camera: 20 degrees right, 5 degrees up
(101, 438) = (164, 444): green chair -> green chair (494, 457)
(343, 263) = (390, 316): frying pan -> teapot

* * *

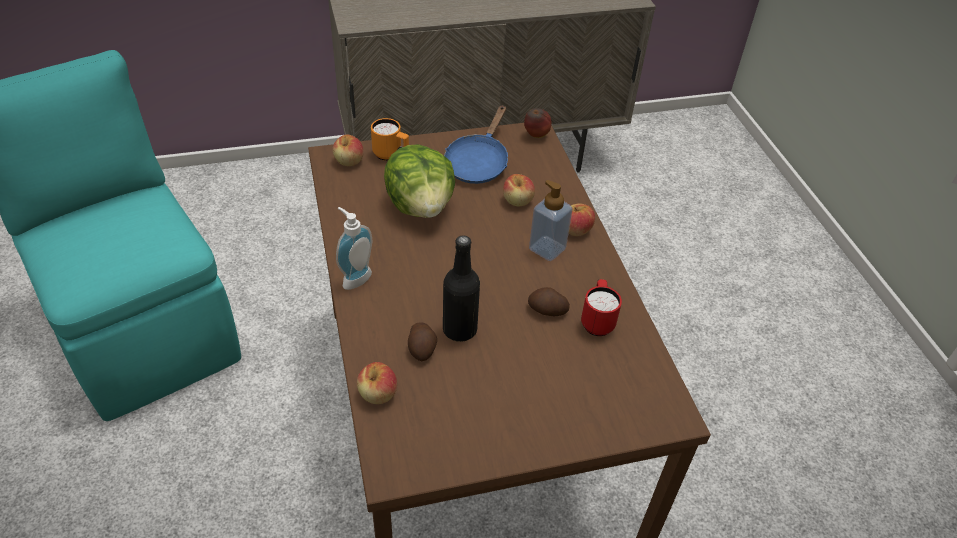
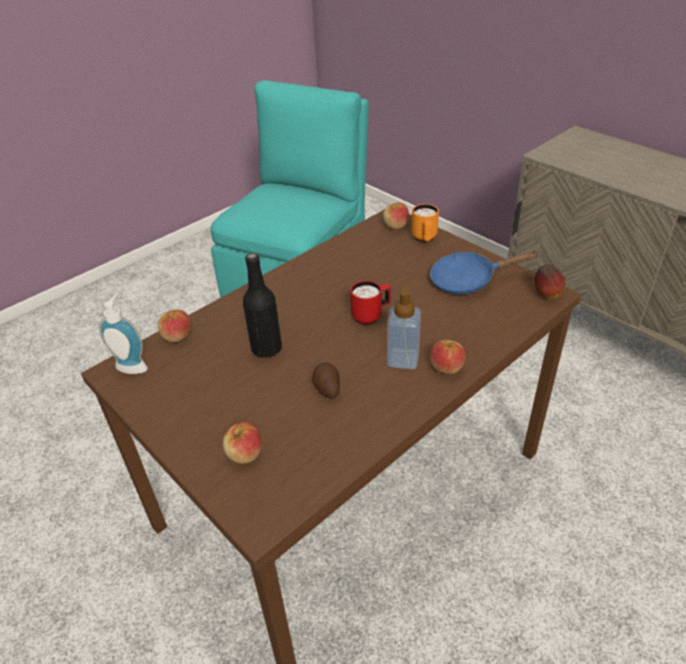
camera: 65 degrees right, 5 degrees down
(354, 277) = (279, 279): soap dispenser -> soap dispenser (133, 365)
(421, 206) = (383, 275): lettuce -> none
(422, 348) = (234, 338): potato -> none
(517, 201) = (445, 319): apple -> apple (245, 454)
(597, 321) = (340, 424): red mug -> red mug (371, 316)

◆ Problem description:
Find the line with "camera: 20 degrees right, 5 degrees up" in the material above. Reproduce it and each line after it up to and including the line with "(343, 263) = (390, 316): frying pan -> teapot".

◆ Answer to this problem:
camera: 20 degrees right, 5 degrees up
(101, 438) = (164, 444): green chair -> green chair (494, 457)
(343, 263) = (390, 316): frying pan -> teapot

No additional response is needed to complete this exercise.